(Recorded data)
.....

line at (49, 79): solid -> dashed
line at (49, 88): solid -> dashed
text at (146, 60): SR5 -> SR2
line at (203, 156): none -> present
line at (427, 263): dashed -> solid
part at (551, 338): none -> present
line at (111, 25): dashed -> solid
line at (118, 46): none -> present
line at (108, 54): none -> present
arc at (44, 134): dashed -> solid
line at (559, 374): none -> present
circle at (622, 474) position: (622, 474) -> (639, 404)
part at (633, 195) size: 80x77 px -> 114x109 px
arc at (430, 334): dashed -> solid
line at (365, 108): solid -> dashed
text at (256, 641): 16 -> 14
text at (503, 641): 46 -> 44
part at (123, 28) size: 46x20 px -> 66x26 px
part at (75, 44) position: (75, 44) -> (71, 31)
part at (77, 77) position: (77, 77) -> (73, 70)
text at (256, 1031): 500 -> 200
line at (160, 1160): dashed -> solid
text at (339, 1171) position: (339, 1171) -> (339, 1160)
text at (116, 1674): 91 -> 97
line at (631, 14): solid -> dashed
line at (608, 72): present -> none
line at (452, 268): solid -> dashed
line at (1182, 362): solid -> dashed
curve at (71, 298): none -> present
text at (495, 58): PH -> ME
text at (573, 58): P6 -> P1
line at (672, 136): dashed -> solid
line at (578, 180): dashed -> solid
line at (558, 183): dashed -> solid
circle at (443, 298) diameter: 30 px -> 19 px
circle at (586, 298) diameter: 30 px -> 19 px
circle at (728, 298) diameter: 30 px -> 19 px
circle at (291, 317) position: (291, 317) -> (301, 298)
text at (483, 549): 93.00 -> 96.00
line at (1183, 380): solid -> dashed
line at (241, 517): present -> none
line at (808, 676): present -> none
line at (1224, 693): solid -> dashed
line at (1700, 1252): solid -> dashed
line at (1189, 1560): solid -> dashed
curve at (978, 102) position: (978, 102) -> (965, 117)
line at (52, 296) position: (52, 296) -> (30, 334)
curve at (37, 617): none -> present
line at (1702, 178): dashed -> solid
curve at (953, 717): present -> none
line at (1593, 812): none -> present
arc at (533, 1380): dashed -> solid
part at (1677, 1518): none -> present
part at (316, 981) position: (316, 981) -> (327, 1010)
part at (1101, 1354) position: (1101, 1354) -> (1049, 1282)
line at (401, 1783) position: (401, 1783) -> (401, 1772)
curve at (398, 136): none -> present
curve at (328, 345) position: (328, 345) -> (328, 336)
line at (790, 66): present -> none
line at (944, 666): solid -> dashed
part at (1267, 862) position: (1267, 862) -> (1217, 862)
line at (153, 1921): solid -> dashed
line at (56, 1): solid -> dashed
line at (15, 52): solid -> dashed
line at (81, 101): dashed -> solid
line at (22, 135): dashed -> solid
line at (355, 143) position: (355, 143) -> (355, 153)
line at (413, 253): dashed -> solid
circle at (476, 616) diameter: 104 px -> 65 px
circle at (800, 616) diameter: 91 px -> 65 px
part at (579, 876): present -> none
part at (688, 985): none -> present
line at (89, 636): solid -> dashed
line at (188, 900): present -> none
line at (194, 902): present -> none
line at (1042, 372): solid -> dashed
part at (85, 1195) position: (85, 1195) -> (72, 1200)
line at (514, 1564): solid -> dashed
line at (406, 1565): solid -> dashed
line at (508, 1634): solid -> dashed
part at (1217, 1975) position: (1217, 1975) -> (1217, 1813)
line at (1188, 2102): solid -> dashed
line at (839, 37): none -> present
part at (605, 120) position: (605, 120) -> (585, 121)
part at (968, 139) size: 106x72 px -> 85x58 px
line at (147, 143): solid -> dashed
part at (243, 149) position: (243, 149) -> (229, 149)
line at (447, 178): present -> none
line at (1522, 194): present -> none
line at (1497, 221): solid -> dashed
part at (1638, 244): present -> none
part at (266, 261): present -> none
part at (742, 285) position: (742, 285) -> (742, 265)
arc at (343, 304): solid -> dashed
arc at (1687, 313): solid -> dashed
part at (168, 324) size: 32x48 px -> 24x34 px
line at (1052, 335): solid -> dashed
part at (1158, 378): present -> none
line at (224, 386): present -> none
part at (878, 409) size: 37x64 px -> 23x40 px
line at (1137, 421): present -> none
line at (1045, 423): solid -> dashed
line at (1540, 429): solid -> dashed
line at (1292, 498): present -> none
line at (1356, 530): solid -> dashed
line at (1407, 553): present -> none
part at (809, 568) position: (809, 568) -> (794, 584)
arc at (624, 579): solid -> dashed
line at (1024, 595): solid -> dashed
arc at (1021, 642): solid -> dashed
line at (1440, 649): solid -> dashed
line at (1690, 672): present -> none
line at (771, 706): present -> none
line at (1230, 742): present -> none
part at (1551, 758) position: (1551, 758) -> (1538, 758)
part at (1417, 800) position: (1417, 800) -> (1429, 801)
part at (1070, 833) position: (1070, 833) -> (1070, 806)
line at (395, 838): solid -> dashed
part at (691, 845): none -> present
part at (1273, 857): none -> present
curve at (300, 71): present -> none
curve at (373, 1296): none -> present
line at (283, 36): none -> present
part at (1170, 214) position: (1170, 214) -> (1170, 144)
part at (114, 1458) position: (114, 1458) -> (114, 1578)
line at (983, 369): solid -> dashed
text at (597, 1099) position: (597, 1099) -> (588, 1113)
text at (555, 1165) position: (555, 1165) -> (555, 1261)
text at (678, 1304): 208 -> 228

.....

▶ WHAT IS REQUIRED
Reproduce every line of the listing above without any change.

▶ SOLVED EXERCISE
line at (49, 79): solid -> dashed
line at (49, 88): solid -> dashed
text at (146, 60): SR5 -> SR2
line at (203, 156): none -> present
line at (427, 263): dashed -> solid
part at (551, 338): none -> present
line at (111, 25): dashed -> solid
line at (118, 46): none -> present
line at (108, 54): none -> present
arc at (44, 134): dashed -> solid
line at (559, 374): none -> present
circle at (622, 474) position: (622, 474) -> (639, 404)
part at (633, 195) size: 80x77 px -> 114x109 px
arc at (430, 334): dashed -> solid
line at (365, 108): solid -> dashed
text at (256, 641): 16 -> 14
text at (503, 641): 46 -> 44
part at (123, 28) size: 46x20 px -> 66x26 px
part at (75, 44) position: (75, 44) -> (71, 31)
part at (77, 77) position: (77, 77) -> (73, 70)
text at (256, 1031): 500 -> 200
line at (160, 1160): dashed -> solid
text at (339, 1171) position: (339, 1171) -> (339, 1160)
text at (116, 1674): 91 -> 97
line at (631, 14): solid -> dashed
line at (608, 72): present -> none
line at (452, 268): solid -> dashed
line at (1182, 362): solid -> dashed
curve at (71, 298): none -> present
text at (495, 58): PH -> ME
text at (573, 58): P6 -> P1
line at (672, 136): dashed -> solid
line at (578, 180): dashed -> solid
line at (558, 183): dashed -> solid
circle at (443, 298) diameter: 30 px -> 19 px
circle at (586, 298) diameter: 30 px -> 19 px
circle at (728, 298) diameter: 30 px -> 19 px
circle at (291, 317) position: (291, 317) -> (301, 298)
text at (483, 549): 93.00 -> 96.00
line at (1183, 380): solid -> dashed
line at (241, 517): present -> none
line at (808, 676): present -> none
line at (1224, 693): solid -> dashed
line at (1700, 1252): solid -> dashed
line at (1189, 1560): solid -> dashed
curve at (978, 102) position: (978, 102) -> (965, 117)
line at (52, 296) position: (52, 296) -> (30, 334)
curve at (37, 617): none -> present
line at (1702, 178): dashed -> solid
curve at (953, 717): present -> none
line at (1593, 812): none -> present
arc at (533, 1380): dashed -> solid
part at (1677, 1518): none -> present
part at (316, 981) position: (316, 981) -> (327, 1010)
part at (1101, 1354) position: (1101, 1354) -> (1049, 1282)
line at (401, 1783) position: (401, 1783) -> (401, 1772)
curve at (398, 136): none -> present
curve at (328, 345) position: (328, 345) -> (328, 336)
line at (790, 66): present -> none
line at (944, 666): solid -> dashed
part at (1267, 862) position: (1267, 862) -> (1217, 862)
line at (153, 1921): solid -> dashed
line at (56, 1): solid -> dashed
line at (15, 52): solid -> dashed
line at (81, 101): dashed -> solid
line at (22, 135): dashed -> solid
line at (355, 143) position: (355, 143) -> (355, 153)
line at (413, 253): dashed -> solid
circle at (476, 616) diameter: 104 px -> 65 px
circle at (800, 616) diameter: 91 px -> 65 px
part at (579, 876): present -> none
part at (688, 985): none -> present
line at (89, 636): solid -> dashed
line at (188, 900): present -> none
line at (194, 902): present -> none
line at (1042, 372): solid -> dashed
part at (85, 1195) position: (85, 1195) -> (72, 1200)
line at (514, 1564): solid -> dashed
line at (406, 1565): solid -> dashed
line at (508, 1634): solid -> dashed
part at (1217, 1975) position: (1217, 1975) -> (1217, 1813)
line at (1188, 2102): solid -> dashed
line at (839, 37): none -> present
part at (605, 120) position: (605, 120) -> (585, 121)
part at (968, 139) size: 106x72 px -> 85x58 px
line at (147, 143): solid -> dashed
part at (243, 149) position: (243, 149) -> (229, 149)
line at (447, 178): present -> none
line at (1522, 194): present -> none
line at (1497, 221): solid -> dashed
part at (1638, 244): present -> none
part at (266, 261): present -> none
part at (742, 285) position: (742, 285) -> (742, 265)
arc at (343, 304): solid -> dashed
arc at (1687, 313): solid -> dashed
part at (168, 324) size: 32x48 px -> 24x34 px
line at (1052, 335): solid -> dashed
part at (1158, 378): present -> none
line at (224, 386): present -> none
part at (878, 409) size: 37x64 px -> 23x40 px
line at (1137, 421): present -> none
line at (1045, 423): solid -> dashed
line at (1540, 429): solid -> dashed
line at (1292, 498): present -> none
line at (1356, 530): solid -> dashed
line at (1407, 553): present -> none
part at (809, 568) position: (809, 568) -> (794, 584)
arc at (624, 579): solid -> dashed
line at (1024, 595): solid -> dashed
arc at (1021, 642): solid -> dashed
line at (1440, 649): solid -> dashed
line at (1690, 672): present -> none
line at (771, 706): present -> none
line at (1230, 742): present -> none
part at (1551, 758) position: (1551, 758) -> (1538, 758)
part at (1417, 800) position: (1417, 800) -> (1429, 801)
part at (1070, 833) position: (1070, 833) -> (1070, 806)
line at (395, 838): solid -> dashed
part at (691, 845): none -> present
part at (1273, 857): none -> present
curve at (300, 71): present -> none
curve at (373, 1296): none -> present
line at (283, 36): none -> present
part at (1170, 214) position: (1170, 214) -> (1170, 144)
part at (114, 1458) position: (114, 1458) -> (114, 1578)
line at (983, 369): solid -> dashed
text at (597, 1099) position: (597, 1099) -> (588, 1113)
text at (555, 1165) position: (555, 1165) -> (555, 1261)
text at (678, 1304): 208 -> 228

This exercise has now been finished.